L’appel du CSF, de la Fédération des parents et des parents co-appelants tournait notamment autour des deux axes suivants :

  • L’équivalence réelle. Dans son jugement, la juge Russell conclut erronément que l’on détermine si l’équivalence est atteinte entre une école du CSF et les écoles de langue anglaise qui lui font concurrence en comparant des écoles ayant des effectifs similaires et des immeubles dont la capacité est similaire, voire identique. La Cour d’appel adopte cette analyse sans réserve. Une telle analyse désavantagera presque toujours la minorité linguistique. Les tribunaux de la Colombie-Britannique s’intéressent à la « proportionnalité » entre les édifices scolaires du CSF et ceux de la majorité de langue anglaise ; ce faisant, ils font violence au critère d’« équivalence réelle » énoncé par la Cour suprême du Canada.
  • L’article premier de la Charte canadienne des droits et libertés (Charte). L’appel remettait en question la conclusion de la juge Russell voulant que l’article premier de la Charte puisse être invoqué avec succès par une province aussi riche que la nôtre pour justifier des atteintes à l’article 23. Selon la Cour d’appel, fournir aux francophones les édifices scolaires auxquels ils ont droit coûterait trop cher. Voilà non seulement la première fois qu’une cour d’appel tire une conclusion de la sorte, mais jusqu’à maintenant et sauf exception, ce ne sont que les situations de crise financière qui ont mené la Cour suprême du Canada à « justifier » une enfreinte aux droits garantis par la Charte, quels qu’ils soient.
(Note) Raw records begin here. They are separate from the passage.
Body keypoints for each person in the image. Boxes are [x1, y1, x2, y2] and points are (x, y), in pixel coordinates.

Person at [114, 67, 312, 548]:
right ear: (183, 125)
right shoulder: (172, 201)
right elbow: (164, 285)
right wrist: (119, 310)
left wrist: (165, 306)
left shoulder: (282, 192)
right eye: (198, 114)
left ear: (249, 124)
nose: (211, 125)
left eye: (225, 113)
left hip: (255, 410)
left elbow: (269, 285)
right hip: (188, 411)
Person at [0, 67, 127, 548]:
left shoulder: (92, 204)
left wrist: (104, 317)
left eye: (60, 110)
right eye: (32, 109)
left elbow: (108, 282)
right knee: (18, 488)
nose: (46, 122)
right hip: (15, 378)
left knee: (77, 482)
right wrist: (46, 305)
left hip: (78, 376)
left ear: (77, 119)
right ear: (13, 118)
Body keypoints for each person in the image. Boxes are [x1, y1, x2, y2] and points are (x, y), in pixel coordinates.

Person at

Rappelons que de nombreux gains avaient été réalisés devant la juge Russell dans le procès en matière d’éducation de langue française opposant les demandeurs au ministère de l’Éducation, notamment la création d’une enveloppe de financement en matière d’immobilisations réservée aux écoles de langue française. Ces gains demeurent intacts, à une exception près : la juge de procès avait conclu qu’en raison d’une décennie de sous-financement structurel en matière de transport scolaire, la Province devait maintenant corriger cette enfreinte constitutionnelle en payant au CSF six millions de dollars en dommages-intérêts. Les juges de la Cour d’appel ont rejeté cette dernière conclusion. En raison des critères énoncés aujourd’hui par la Cour d’appel, bien plus rares seront les dommages-intérêts octroyés à ceux dont les droits garantis par la Charte ont été brimés.

La décision de saisir la Cour suprême du Canada sera prise au cours des prochaines semaines.
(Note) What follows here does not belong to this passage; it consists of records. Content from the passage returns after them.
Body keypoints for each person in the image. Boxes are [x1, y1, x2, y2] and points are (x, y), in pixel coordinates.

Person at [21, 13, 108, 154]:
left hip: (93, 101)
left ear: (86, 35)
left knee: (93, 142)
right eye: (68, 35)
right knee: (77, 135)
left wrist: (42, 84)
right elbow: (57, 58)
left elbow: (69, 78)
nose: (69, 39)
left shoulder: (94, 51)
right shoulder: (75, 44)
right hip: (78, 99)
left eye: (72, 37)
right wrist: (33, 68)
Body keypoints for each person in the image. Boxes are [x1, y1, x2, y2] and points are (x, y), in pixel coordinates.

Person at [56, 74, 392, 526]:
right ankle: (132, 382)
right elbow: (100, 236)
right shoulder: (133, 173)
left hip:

« Le jugement rendu ce matin est un coup dur pour l’éducation de langue française en Colombie-Britannique, dont les besoins sont majeurs et urgents », explique Marie-France Lapierre, présidente du CSF. « J’attends avec impatience que l’on termine d’analyser le jugement d’aujourd’hui afin de déterminer la prochaine étape, incluant la possibilité de se rendre à Ottawa, devant la Cour suprême du Canada. ».

« Le jugement nous déçoit énormément. Nous avions espoir que la Cour d’appel tranche en notre faveur », affirme Suzana Straus, présidente par intérim de la Fédération des parents. « L ’impact du jugement sur les communautés d’expression française ainsi que sur l’avenir des écoles m’inquiète surtout en considérant l’essor démographique de notre communauté en Colombie-Britannique. »

Conseil scolaire francophone de la Colombie-Britannique
Depuis sa création en 1995, le CSF offre des programmes et des services éducatifs valorisant le plein épanouissement et l’identité culturelle des apprenantes et apprenants francophones de la province. Partenaire dans le développement de la collectivité francophone de la Colombie-Britannique, le Conseil compte aujourd’hui plus de 6 000 élèves et 40 écoles – dont 24 écoles homogènes – et dessert une centaine de communautés réparties dans l’ensemble de la province.

Fédération des parents francophones de Colombie-Britannique
Fondée en 1979, la FPFCB regroupe 47 associations de parents des secteurs scolaire et préscolaire. Elle a pour mission de rassembler, de représenter, d’appuyer et d’outiller les parents dans leur rôle de premier éducateur et de promouvoir leur engagement et leur participation à la création d’un milieu francophone vivant et exemplaire.